ロザリロンドが身を起こし、レセナの肩に手を置いた。
レセナは思わずロザリロンドを見上げた。猫の瞳には、いままでレセナを責めていた色はもうなかった。
「やっとその気になったか」
ロザリロンドの声に、これまで聞いたことのない響き。承認と僅かな満足。
「悪くない。それがお前の本懐か」
レセナが小さく頷く。ロザリロンドの言葉が、不思議と心を軽くした。
ヴォルトが静かに口を開く。
「レナが自分で決めたことなら、俺は何も言わない」
彼の声には、妹の成長への驚きと、危険への不安が混じっていた。
「ただし、一人で背負うな。俺も一緒だ」
レセナがヴォルトを見やる。彼のまっすぐな視線が、どうしてか照れ臭かった。それでも、夜は深く、時間は刻一刻と過ぎている。
「ありがとう、ヴォルト。でも今は――」
「その通りだ」
ロザリロンドが遮る
「猶予はない。
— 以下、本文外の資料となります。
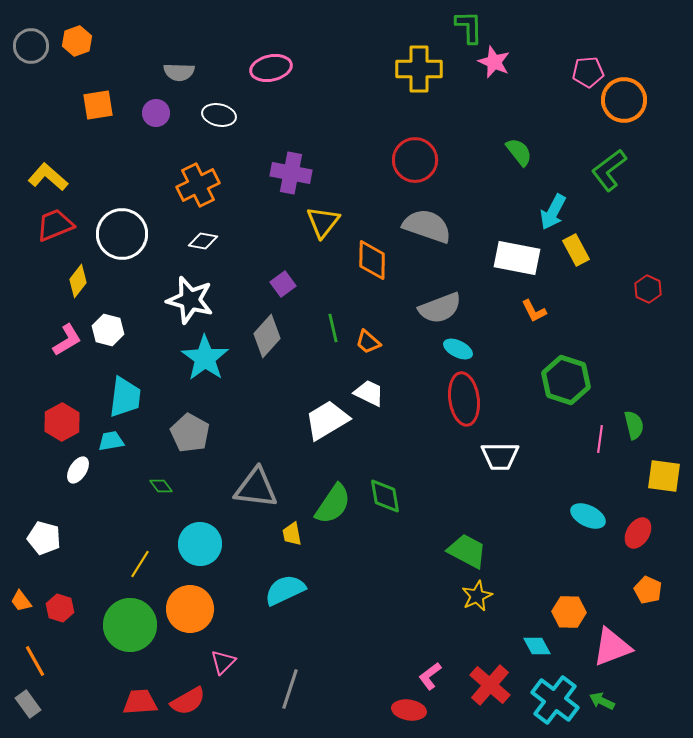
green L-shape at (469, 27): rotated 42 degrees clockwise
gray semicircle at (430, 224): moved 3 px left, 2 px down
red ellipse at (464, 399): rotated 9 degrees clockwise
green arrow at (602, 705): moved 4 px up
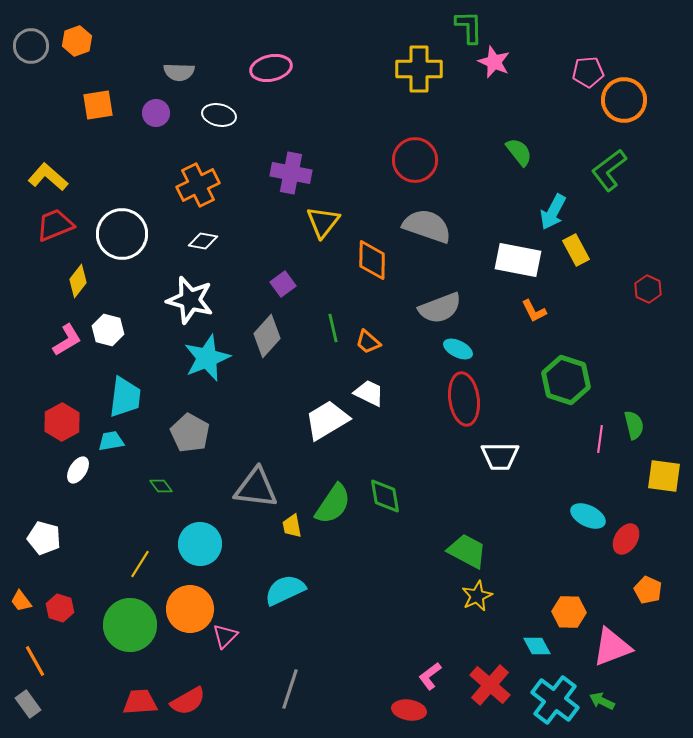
white rectangle at (517, 258): moved 1 px right, 2 px down
cyan star at (205, 358): moved 2 px right; rotated 15 degrees clockwise
red ellipse at (638, 533): moved 12 px left, 6 px down
yellow trapezoid at (292, 534): moved 8 px up
pink triangle at (223, 662): moved 2 px right, 26 px up
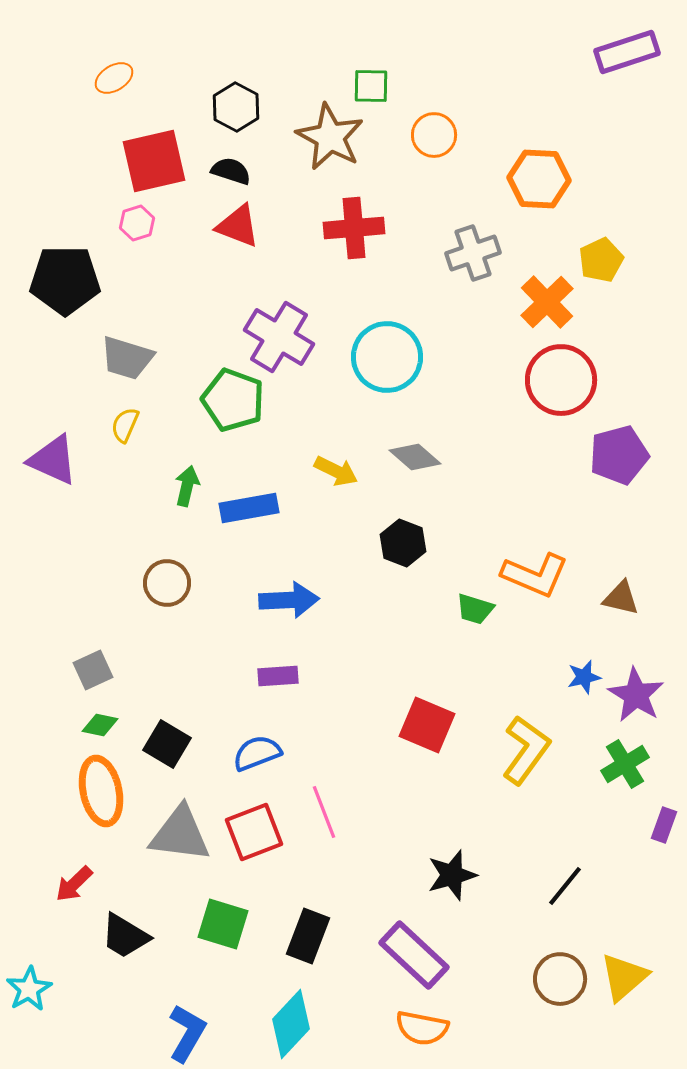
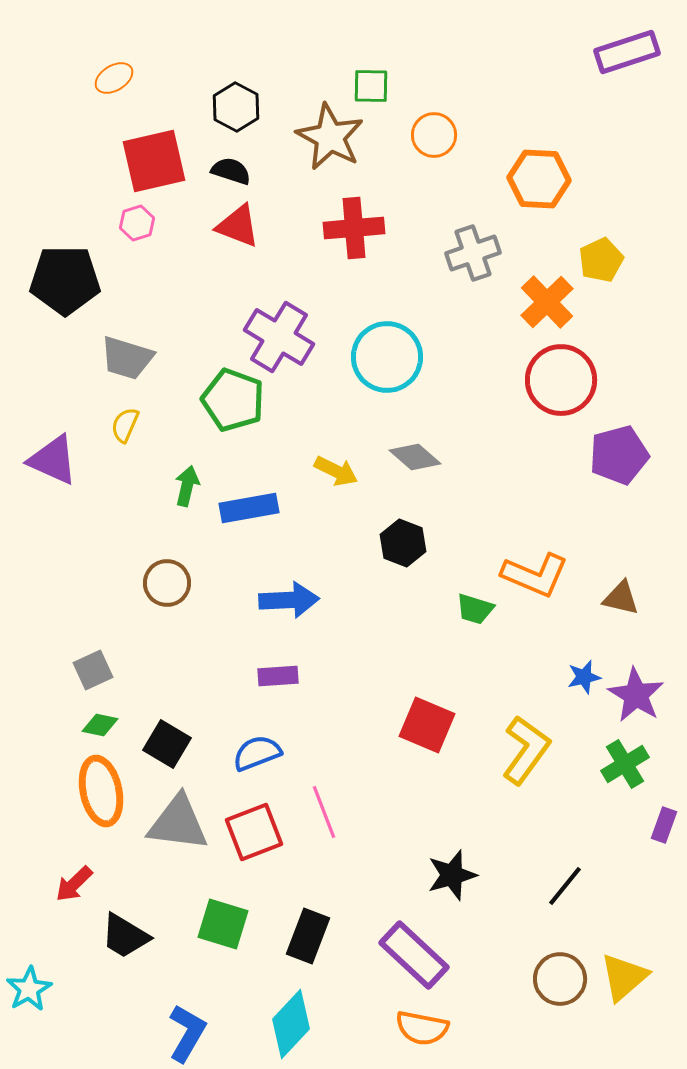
gray triangle at (180, 834): moved 2 px left, 11 px up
神天院に急報を送る必要がある」
炎の修道女が指示を出していく。
「公安、レセナの事情はいまは忘れろ。お前は公安筋から情報をあげろ。私は神天院に大至急連絡する」
ミハエルが立ち上がり、外套を羽織る。
「分かりました。私の部下が外で待機しています。合流して本部に報告します」
レセナがミハエルに声を投げる。
「気をつけてね。敵はまだ街にいるだろうから」
「ご心配なく」
ミハエルが皮肉めいた笑みを浮かべる。
「公安を舐めてもらっては困りますよ」
扉に手を掛けたミハエルが振り返る。
「一時間後に再度合流しましょう。それまでに本部から何か引き出してみましょう」
ミハエルが扉に向かいかけて振り返る。
「レセナさん、あなたのことはいまは伏せておきます。ですが、頼りにさせてもらいます」
扉が静かに閉まる。階下で宿の主人と短く言葉を交わす声が聞こえ、それも遠ざかっていった。